According to Sierra Vista spokesman Adam Curtis, the city staff worked with the Wallings to waive some fees and approve modifications to code requirements to help facilitate and incentivize the project. Those actions were consistent with strategies identified in the City’s voter-approved Vistas 2030 General Plan.

And with the site plan approved and a building permit already issued, city officials are looking forward the announcement of a ground-breaking ceremony. 

“The second phase of Casa Del Sol will be a welcomed and much needed addition to our West End,” Community Development Director Matt McLachlan said. “The Wallings have a tremendous track record of building high quality affordable housing in our community and have been a great partner in advancing the City’s affordable housing goals.”

Tucson-based Tofel Dent Construction will serve as general contractor for Phase Two, which encompasses more than five dozen new units and a swimming pool to complement the existing recreation center. The hope now is for construction to begin in late summer with occupancy set for the end of 2023.

In the meantime, the Wallings are already moving forward with plans for Phase Three which could be ready for occupancy by the end of 2024.
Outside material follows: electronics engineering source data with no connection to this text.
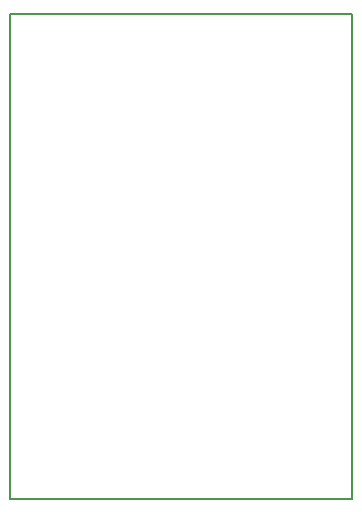
<source format=gm1>
G04 MADE WITH FRITZING*
G04 WWW.FRITZING.ORG*
G04 DOUBLE SIDED*
G04 HOLES PLATED*
G04 CONTOUR ON CENTER OF CONTOUR VECTOR*
%ASAXBY*%
%FSLAX23Y23*%
%MOIN*%
%OFA0B0*%
%SFA1.0B1.0*%
%ADD10R,1.148650X1.625350*%
%ADD11C,0.008000*%
%ADD10C,0.008*%
%LNCONTOUR*%
G90*
G70*
G54D10*
G54D11*
X4Y1621D02*
X1145Y1621D01*
X1145Y4D01*
X4Y4D01*
X4Y1621D01*
D02*
G04 End of contour*
M02*
</source>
News of ADOH’s assistance for the Casa Del Sol project is just one of the recent efforts across the state to address Arizona’s lack of affordable housing.

Last week the Maricopa County Board of Supervisors approved applying $17 million of American Rescue Plan Act (ARPA) funds toward adding more than 600 new units to the Valley’s affordable housing stock. Arizona Housing, Inc. will received $8 million of those funds to convert an existing hotel in central Phoenix into 50 permanent, supportive housing units.

In addition to the living spaces, the property will include on-site case management services to provide residents with employment assistance and social services options. Maricopa County says construction could begin yet this year with estimated completion in Summer 2023.

The remaining $9 million will support the construction of affordable rental projects in the West Valley and in central Phoenix. The Centerline on Glendale will go up at the southeast corner of 67th and Glendale Avenues. The 368-unit project by The Gorman Group will take place in two phases, starting with 186 units.

“It’s going to take awhile to get our inventory where it needs to be, but the addition of nearly 400 new rentals in the heart of Glendale is an example of how we can address our affordable housing shortage one investment and one partnership at a time,” said Maricopa County Supervisor Clint Hickman.

In downtown Phoenix, Ulysses Development is slated to construct a 192-unit affordable rental complex called Salt River Flats. It will be built near Broadway and 14th Street, with an expected opening in Spring 2024. All of the unit figures are estimates.